The purpose of the DTAG is to provide State’s Bureau of Political-Military Affairs with a formal channel for regular consultation and coordination with U.S. private sector defense exporters and defense trade specialists on issues involving U.S. laws, policies and regulations for munitions
exports. Major topics addressed by the DTAG include (a) policy issues on commercial defense trade and technology transfer; (b) regulatory and licensing procedures applicable to defense articles, services and technical data; (c) technical issues involving the U.S. Munitions List; and (d) questions relating to actions designed to carry out the Arms Export Control Act and the International Traffic in Arms Regulations.

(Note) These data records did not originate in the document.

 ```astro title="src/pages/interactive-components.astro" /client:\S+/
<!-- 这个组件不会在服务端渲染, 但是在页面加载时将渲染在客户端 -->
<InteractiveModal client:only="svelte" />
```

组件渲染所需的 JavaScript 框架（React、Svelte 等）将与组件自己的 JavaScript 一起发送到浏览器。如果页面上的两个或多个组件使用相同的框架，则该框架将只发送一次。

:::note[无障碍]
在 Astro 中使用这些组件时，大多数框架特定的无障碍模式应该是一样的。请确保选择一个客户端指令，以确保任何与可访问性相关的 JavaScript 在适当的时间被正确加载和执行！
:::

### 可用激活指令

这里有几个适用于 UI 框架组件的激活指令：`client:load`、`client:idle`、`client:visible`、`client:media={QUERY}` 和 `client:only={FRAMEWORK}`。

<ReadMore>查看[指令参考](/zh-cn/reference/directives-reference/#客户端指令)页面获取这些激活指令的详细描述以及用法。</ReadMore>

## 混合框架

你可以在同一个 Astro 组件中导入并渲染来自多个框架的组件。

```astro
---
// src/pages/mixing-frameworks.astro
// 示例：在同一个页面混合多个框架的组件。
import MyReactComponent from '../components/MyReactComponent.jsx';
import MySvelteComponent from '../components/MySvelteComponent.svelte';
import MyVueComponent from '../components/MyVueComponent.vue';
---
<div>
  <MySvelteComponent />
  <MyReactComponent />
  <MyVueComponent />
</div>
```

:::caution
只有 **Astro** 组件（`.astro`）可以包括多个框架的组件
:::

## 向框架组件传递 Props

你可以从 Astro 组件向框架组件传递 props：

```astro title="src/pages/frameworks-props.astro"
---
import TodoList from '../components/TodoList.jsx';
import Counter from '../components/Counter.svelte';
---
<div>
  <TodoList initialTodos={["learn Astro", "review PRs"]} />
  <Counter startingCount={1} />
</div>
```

(click here for source document -

CBP Reviewing Bond Extension Application, Cargo-Related Forms

U.S. Customs and Border Protection is soliciting public comments by April 9 on the proposed extension of CBP form 3173, Application for Extension of Bond for Temporary Importation. Imported merchandise that is to remain in U.S. customs territory for one year or less without the payment of duties is entered as a temporary importation. When this time period is not sufficient an extension may be requested by submitting form CBP 3173. (click here for source document t-

CBP is also extending through March 8 the comment period on the proposed extension of the following information collections (click here for source document -

- CBP form 1302, Inward Cargo Declaration – The master or commander of a vessel arriving in the U.S. from abroad with cargo on board must file this form or submit the information thereon using a CBP-approved electronic equivalent. CBP form 1302 is part of the manifest requirements for vessels entering the U.S.

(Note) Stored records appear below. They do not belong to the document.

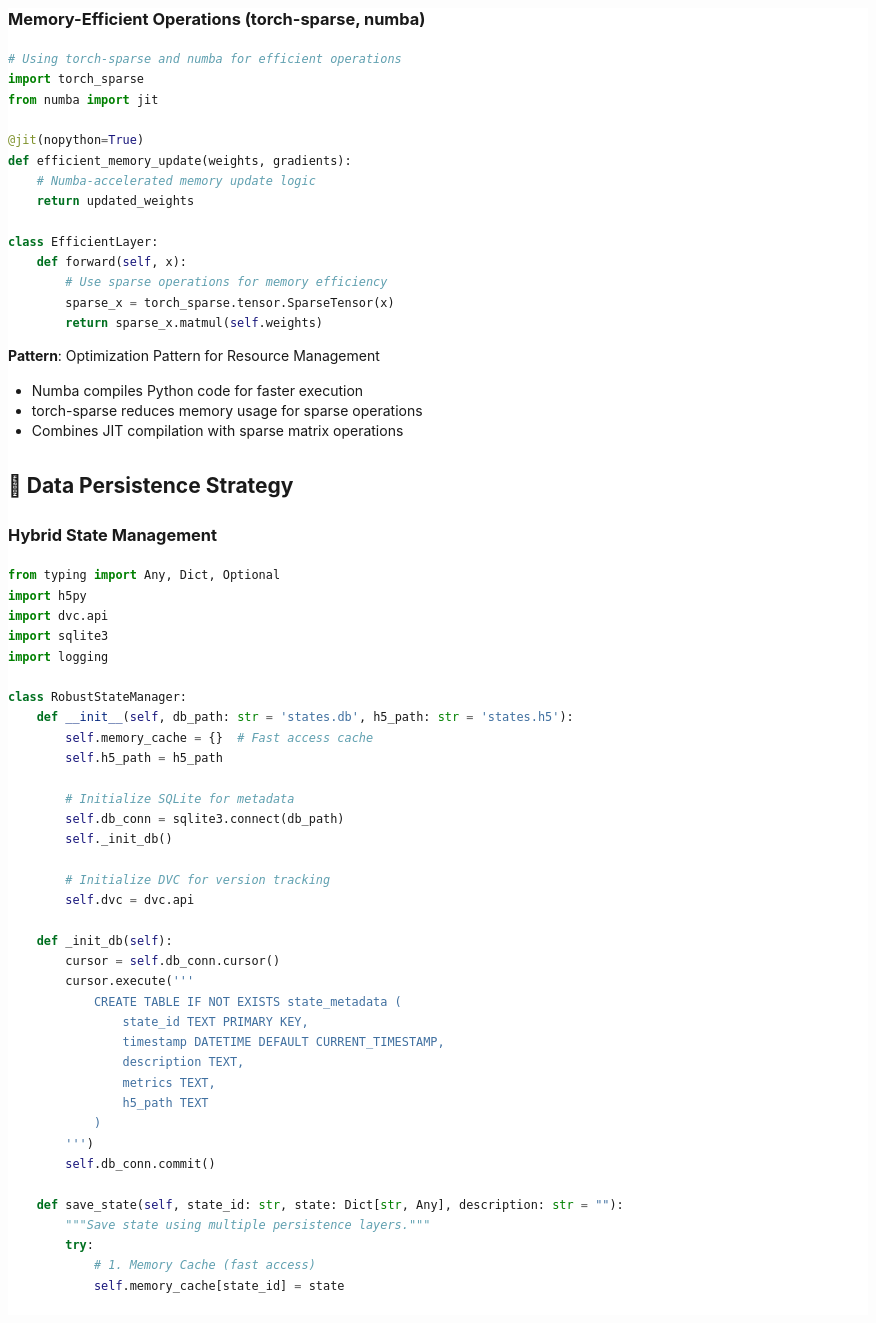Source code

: ### Memory-Efficient Operations (torch-sparse, numba)
```python
# Using torch-sparse and numba for efficient operations
import torch_sparse
from numba import jit

@jit(nopython=True)
def efficient_memory_update(weights, gradients):
    # Numba-accelerated memory update logic
    return updated_weights

class EfficientLayer:
    def forward(self, x):
        # Use sparse operations for memory efficiency
        sparse_x = torch_sparse.tensor.SparseTensor(x)
        return sparse_x.matmul(self.weights)
```
**Pattern**: Optimization Pattern for Resource Management
- Numba compiles Python code for faster execution
- torch-sparse reduces memory usage for sparse operations
- Combines JIT compilation with sparse matrix operations

## 💾 Data Persistence Strategy

### Hybrid State Management
```python
from typing import Any, Dict, Optional
import h5py
import dvc.api
import sqlite3
import logging

class RobustStateManager:
    def __init__(self, db_path: str = 'states.db', h5_path: str = 'states.h5'):
        self.memory_cache = {}  # Fast access cache
        self.h5_path = h5_path
        
        # Initialize SQLite for metadata
        self.db_conn = sqlite3.connect(db_path)
        self._init_db()
        
        # Initialize DVC for version tracking
        self.dvc = dvc.api
        
    def _init_db(self):
        cursor = self.db_conn.cursor()
        cursor.execute('''
            CREATE TABLE IF NOT EXISTS state_metadata (
                state_id TEXT PRIMARY KEY,
                timestamp DATETIME DEFAULT CURRENT_TIMESTAMP,
                description TEXT,
                metrics TEXT,
                h5_path TEXT
            )
        ''')
        self.db_conn.commit()

    def save_state(self, state_id: str, state: Dict[str, Any], description: str = ""):
        """Save state using multiple persistence layers."""
        try:
            # 1. Memory Cache (fast access)
            self.memory_cache[state_id] = state
            
```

- CBP form 1302A, Cargo Declaration Outward with Commercial Forms – The master or commander of a vessel departing the U.S. must file this form with copies of bills of lading or equivalent commercial documents relating to all cargo encompassed by the manifest.

- CBP Form 7509, Air Cargo Manifest – The aircraft commander or agent must file two copies of this form with CBP at the departure airport, or respondents may submit the information on this form using a CBP-approved electronic equivalent.

- CBP Form 7533, Inward Cargo Manifest – The master or person in charge of a conveyance files this form, which is required for a vehicle or a vessel of less than five net tons arriving in the U.S. from Canada or Mexico, otherwise than by sea, with baggage or merchandise. Respondents may also submit the information on this form using a CBP-approved electronic equivalent.

- Manifest Confidentiality – An importer or consignee may request confidential treatment of its name and address contained in manifests by following the procedure set forth in 19 CFR 103.31.

- Vessel Stow Plan – For all vessels transporting goods to the U.S., except for any vessel exclusively carrying bulk cargo, the incoming carrier is required to electronically submit no later than 48 hours after the vessel departs from the last foreign port a vessel stow plan that includes information about the vessel and cargo. For voyages less than 48 hours in duration, CBP must receive the vessel stow plan prior to vessel arrival at the first port in the U.S.

- Container Status Messages – For all containers destined to arrive within the limits of a U.S. port from a foreign port by vessel, the incoming carrier must submit messages regarding the status of the events if the carrier creates or collects a container status message in its equipment tracking system reporting that event. These messages transmit information regarding events such as the status of a container (full or empty), booking a container destined to arrive in the U.S., loading or unloading a container from a vessel, and a container arriving or departing the U.S.

- Importer Security Filing – For most cargo arriving in the U.S. by vessel, the importer or its authorized agent must submit the data elements listed in 19 CFR 149.3 via a CBP-approved electronic interchange system within prescribed time frames. Transmission of these data elements provides CBP with advance information about the shipment.